(Records excerpted from a collection)
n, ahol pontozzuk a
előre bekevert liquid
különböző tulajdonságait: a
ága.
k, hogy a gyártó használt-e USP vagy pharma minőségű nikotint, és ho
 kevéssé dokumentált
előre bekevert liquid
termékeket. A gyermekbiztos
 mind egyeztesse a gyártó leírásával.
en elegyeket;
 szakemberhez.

### ASSIGNMENT
All of the entries above should be transcribed exactly, line for line.

### SOLUTION FOR THIS EXERCISE
n, ahol pontozzuk a
előre bekevert liquid
különböző tulajdonságait: a
ága.
k, hogy a gyártó használt-e USP vagy pharma minőségű nikotint, és ho
 kevéssé dokumentált
előre bekevert liquid
termékeket. A gyermekbiztos
 mind egyeztesse a gyártó leírásával.
en elegyeket;
 szakemberhez.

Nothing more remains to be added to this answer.